Aufgabenstellung: An welcher Hochschule wurde laut der Rezension über sowjetische Kunstausstellungen in der Bundesrepublik die Dissertation von Elena Korowin vorgelegt?

Cover
Titel
Der Russen-Boom. Sowjetische Ausstellungen als Mittel der Diplomatie in der BRD


Autor(en)
Korowin, Elena
Reihe
Das östliche Europa: Kunst- und Kulturgeschichte 3
Erschienen
Köln 2015: Böhlau Verlag
Anzahl Seiten
312 S., 42 SW-Abb.
Preis
€ 39,90
Rezensiert für H-Soz-Kult von
Sonja Großmann, Institut für Osteuropäische Geschichte und Landeskunde, Eberhard Karls Universität Tübingen

In den letzten Jahren haben die kulturellen Austauschbeziehungen zwischen Ost und West während des Kalten Krieges in der Forschung große Aufmerksamkeit erfahren. Gegenüber anderen Kulturbereichen wie Musik oder Film blieb die Bildende Kunst jedoch bisher eher unterrepräsentiert.1 Umso wichtiger ist die 2013 an der Hochschule für Gestaltung Karlsruhe vorgelegte Dissertation der Kunsthistorikerin Elena Korowin, die das Zustandekommen, die Rahmenbedingungen und die Rezeption sowjetischer Kunstausstellungen in der Bundesrepublik Deutschland untersucht.

Hierzu stellt Korowin exemplarisch neun Ausstellungen vor, die in der Bundesrepublik bzw. in West-Berlin während der 1970er- und 1980er-Jahre stattfanden und im Gegensatz zu Ausstellungen früherer Jahrzehnte mit Hilfe von Leihgaben aus der Sowjetunion realisiert wurden. Die Ausstellungen verbindet die „individuelle Kulturdiplomatie“ (S. 16) einzelner Sammler und Museumsdirektoren, die durch Engagement und persönliche Kontakte sowjetische Kunst in die Bundesrepublik holen konnten. Der zweite rote Faden der Darstellung ist die von der Autorin kritisierte allzu schematische Rezeption der Ausstellungen in der bundesdeutschen regionalen und überregionalen Presse, die sich ausgehend von der früheren „Ersten Russischen Kunstausstellung“ 1922 in Berlin über Jahrzehnte hielt. Nach diesem Schwarz-Weiß-Schema gab es nur die „gute“ Avantgarde und die „schlechte“ Staatskunst, sodass die Qualität sowjetischer Ausstellungen in der Bundesrepublik daran gemessen wurde, „wie viele avantgardistische Werke aus den Depots ausgeliehen werden konnten“ (S. 265).

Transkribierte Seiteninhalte
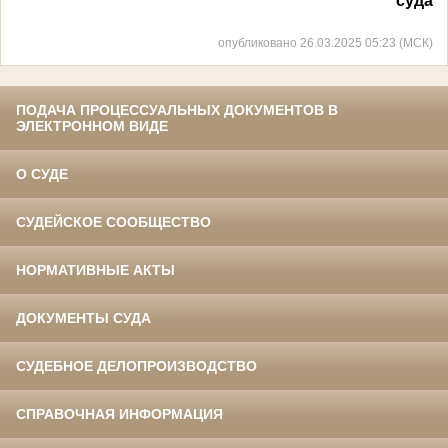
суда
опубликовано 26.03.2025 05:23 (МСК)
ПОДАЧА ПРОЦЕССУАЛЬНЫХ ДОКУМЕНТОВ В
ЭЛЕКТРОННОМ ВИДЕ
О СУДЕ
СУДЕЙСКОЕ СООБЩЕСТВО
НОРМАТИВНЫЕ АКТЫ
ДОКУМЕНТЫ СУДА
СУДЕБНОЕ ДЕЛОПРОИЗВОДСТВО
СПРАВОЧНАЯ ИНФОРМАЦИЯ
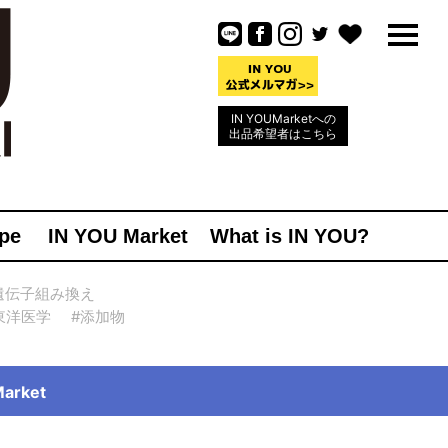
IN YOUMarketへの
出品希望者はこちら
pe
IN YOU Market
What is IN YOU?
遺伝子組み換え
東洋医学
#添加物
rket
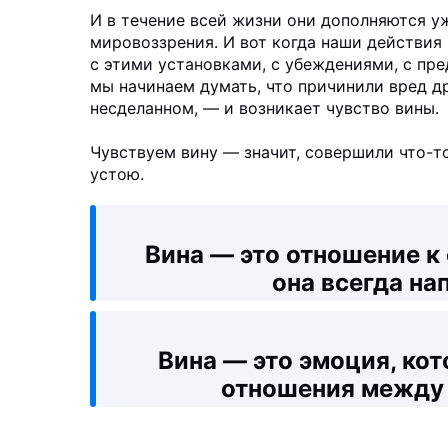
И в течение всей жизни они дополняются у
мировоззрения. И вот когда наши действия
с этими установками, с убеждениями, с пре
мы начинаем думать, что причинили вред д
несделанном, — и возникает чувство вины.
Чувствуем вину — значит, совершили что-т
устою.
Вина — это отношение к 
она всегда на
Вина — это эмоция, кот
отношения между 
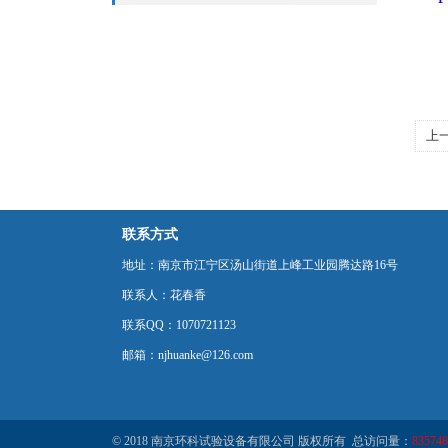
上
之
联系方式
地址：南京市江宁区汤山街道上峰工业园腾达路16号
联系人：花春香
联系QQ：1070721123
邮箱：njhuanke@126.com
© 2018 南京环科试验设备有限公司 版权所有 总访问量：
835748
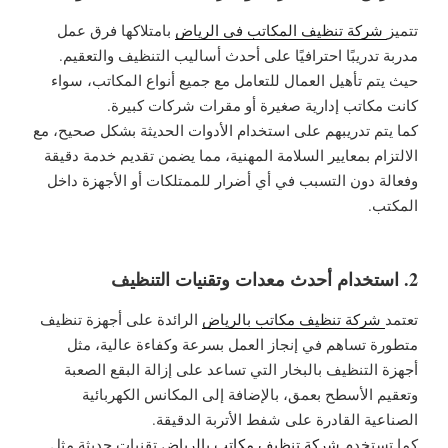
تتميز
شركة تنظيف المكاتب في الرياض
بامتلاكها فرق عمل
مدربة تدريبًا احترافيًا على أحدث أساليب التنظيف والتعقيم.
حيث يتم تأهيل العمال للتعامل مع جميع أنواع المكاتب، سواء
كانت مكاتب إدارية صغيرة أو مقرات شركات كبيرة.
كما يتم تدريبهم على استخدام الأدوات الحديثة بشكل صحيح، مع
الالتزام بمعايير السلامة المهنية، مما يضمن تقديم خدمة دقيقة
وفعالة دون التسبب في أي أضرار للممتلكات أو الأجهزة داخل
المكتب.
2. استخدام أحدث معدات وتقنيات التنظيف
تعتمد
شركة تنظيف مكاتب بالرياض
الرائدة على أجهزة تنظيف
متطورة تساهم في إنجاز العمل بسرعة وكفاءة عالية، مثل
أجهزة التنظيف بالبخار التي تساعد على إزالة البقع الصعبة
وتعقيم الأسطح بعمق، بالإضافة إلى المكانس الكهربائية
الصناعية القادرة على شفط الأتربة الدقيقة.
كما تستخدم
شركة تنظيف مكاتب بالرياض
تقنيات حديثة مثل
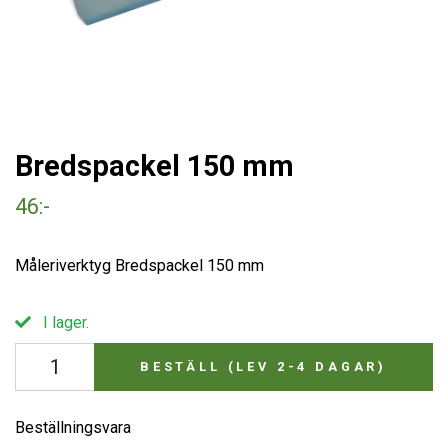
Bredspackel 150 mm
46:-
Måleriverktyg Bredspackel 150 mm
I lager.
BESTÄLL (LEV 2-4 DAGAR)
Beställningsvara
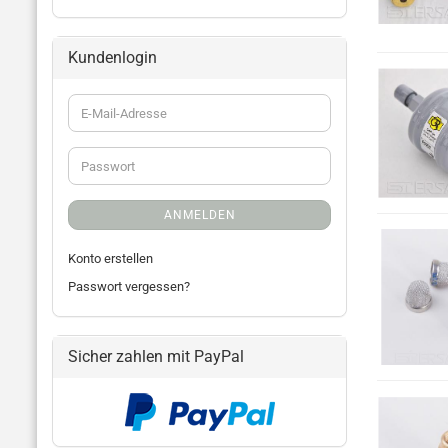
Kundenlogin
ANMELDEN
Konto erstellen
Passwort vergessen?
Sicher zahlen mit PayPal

Lösung: An der Hochschule für Gestaltung Karlsruhe.